Leuphana Expertise for the Mega-Metropolis Seoul

Lüneburg: Germany shares - this is the title of the “Sharing Economy” study that the sustainability expert, Professor Harald Heinrichs of Leuphana University Lüneburg, conducted. Ever since its public release in 2012, the study has drawn a great deal of attention, both nationally and internationally. Now the mayor of the Korean capitol, Seoul, has invited Professor Heinrichs to advise the metropolis’s 10 million inhabitants on the topic of “Sharing City.”

The well-known English magazine, “The Economist,” has declared the “sharing economy” to be one of the ten most important trends in the up-coming year. The sharing economy entails alternative forms of ownership and consumption, ranging from car and bike sharing to communal gardens to web-based (barter) platforms for private individuals (peer-to-peer) but also for companies (business-to-business).

In the same year, Professor Harald Heinrichs and his colleague Grunenberg wrote a initial empirical and theoretical conceptual study along the same lines. The topic was attitudes and orientations towards the sharing economy among Germans. This study helped start a broad debate in Germany on this topic. It was also translated into English and found an international audience.
In the summer of 2012, Seoul, a city of millions, adopted “Sharing City” as its theme. Mayor Park Won Soon wants to build this mission into the city’s political and administration strategies. At a lecture given in the summer of 2012, Professor Heinrichs presented his vision of the sharing economy in Seoul. Last Fall, he received the invitation from the city’s head to join a four-member international consulting committee, the “Seoul Sharing Economy International Advisory Group.” This group will work together for two years to advise Seoul on its path toward becoming a sharing city. The group will focus on strategic questions as well as the implementation of concrete measures. “It is exciting to have the honor of helping advise the mega-metropolis Seoul on its way toward becoming a sharing city, “ Heinrichs said cheerfully.

The Korean capitol plans to continue developing its sharing economy in both the private and public sectors, in order to exploit new economic, social and ecological potentials. Professor Heinrichs task will be to represent the European perspective. However, Lüneburg students do not need to worry that their professor will be traveling to Korea constantly: the working sessions of the international group will be held by video conference. 

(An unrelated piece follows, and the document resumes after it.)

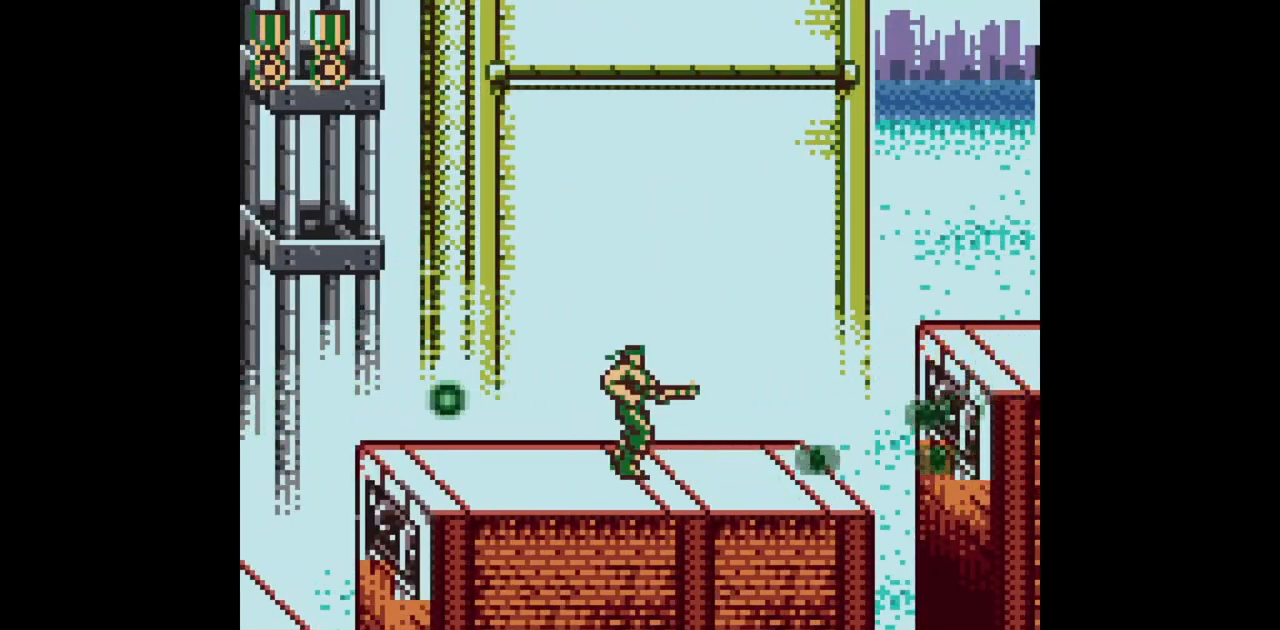
{"buttons": ["DPAD_RIGHT"], "events": [[33, "DPAD_RIGHT", "down"]]}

In September 2012, Seoul declared itself the world’s first “sharing city” and it plans to adjust its infrastructure accordingly. In order to concretely promote bartering and sharing, up to 20 start-up companies in the field and 10 other companies will be granted financial support. The city will also introduce 500 vehicles as part of a broad car-sharing service. The city also wants to convince older citizens to make rooms available to students for free. Additionally, the city plans to set up tool lending stations.

The other members of the advisory group are Rachel Botsman, a key figure in the sharing debate, and April Rinne, chief strategy officer.  Both are on the team of the Collaborative Lab. Joe Gebbia, co-founder of AIRBNB is also a member.